Dataset excerpts:
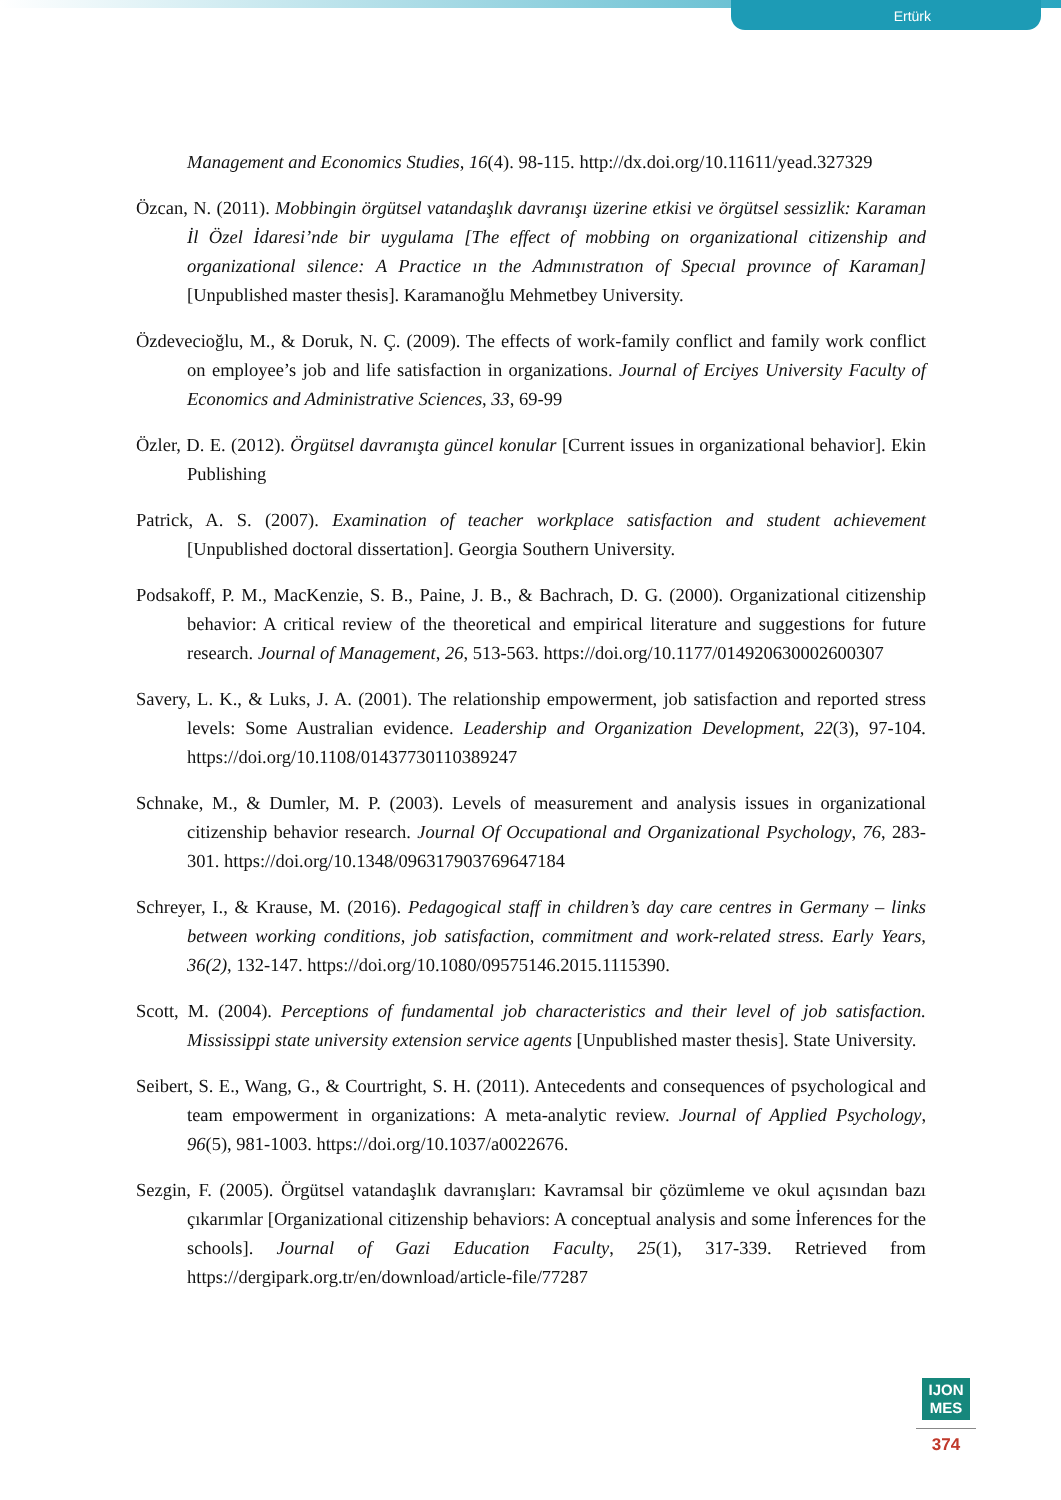Ertürk
Management and Economics Studies, 16(4). 98-115. http://dx.doi.org/10.11611/yead.327329
Özcan, N. (2011). Mobbingin örgütsel vatandaşlık davranışı üzerine etkisi ve örgütsel sessizlik: Karaman İl Özel İdaresi’nde bir uygulama [The effect of mobbing on organizational citizenship and organizational silence: A Practice ın the Admınıstratıon of Specıal provınce of Karaman] [Unpublished master thesis]. Karamanoğlu Mehmetbey University.
Özdevecioğlu, M., & Doruk, N. Ç. (2009). The effects of work-family conflict and family work conflict on employee’s job and life satisfaction in organizations. Journal of Erciyes University Faculty of Economics and Administrative Sciences, 33, 69-99
Özler, D. E. (2012). Örgütsel davranışta güncel konular [Current issues in organizational behavior]. Ekin Publishing
Patrick, A. S. (2007). Examination of teacher workplace satisfaction and student achievement [Unpublished doctoral dissertation]. Georgia Southern University.
Podsakoff, P. M., MacKenzie, S. B., Paine, J. B., & Bachrach, D. G. (2000). Organizational citizenship behavior: A critical review of the theoretical and empirical literature and suggestions for future research. Journal of Management, 26, 513-563. https://doi.org/10.1177/014920630002600307
Savery, L. K., & Luks, J. A. (2001). The relationship empowerment, job satisfaction and reported stress levels: Some Australian evidence. Leadership and Organization Development, 22(3), 97-104. https://doi.org/10.1108/01437730110389247
Schnake, M., & Dumler, M. P. (2003). Levels of measurement and analysis issues in organizational citizenship behavior research. Journal Of Occupational and Organizational Psychology, 76, 283-301. https://doi.org/10.1348/096317903769647184
Schreyer, I., & Krause, M. (2016). Pedagogical staff in children’s day care centres in Germany – links between working conditions, job satisfaction, commitment and work-related stress. Early Years, 36(2), 132-147. https://doi.org/10.1080/09575146.2015.1115390.
Scott, M. (2004). Perceptions of fundamental job characteristics and their level of job satisfaction. Mississippi state university extension service agents [Unpublished master thesis]. State University.
Seibert, S. E., Wang, G., & Courtright, S. H. (2011). Antecedents and consequences of psychological and team empowerment in organizations: A meta-analytic review. Journal of Applied Psychology, 96(5), 981-1003. https://doi.org/10.1037/a0022676.
Sezgin, F. (2005). Örgütsel vatandaşlık davranışları: Kavramsal bir çözümleme ve okul açısından bazı çıkarımlar [Organizational citizenship behaviors: A conceptual analysis and some İnferences for the schools]. Journal of Gazi Education Faculty, 25(1), 317-339. Retrieved from https://dergipark.org.tr/en/download/article-file/77287
IJON
MES
374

* _Directions for this task_
Look through the data above and return exactly the lines from the one that contains "Özler, D. E." to the one that contains "Patrick, A. S.", inclusive, with nothing else.

* _Problem solution_
Özler, D. E. (2012). Örgütsel davranışta güncel konular [Current issues in organizational behavior]. Ekin Publishing
Patrick, A. S. (2007). Examination of teacher workplace satisfaction and student achievement [Unpublished doctoral dissertation]. Georgia Southern University.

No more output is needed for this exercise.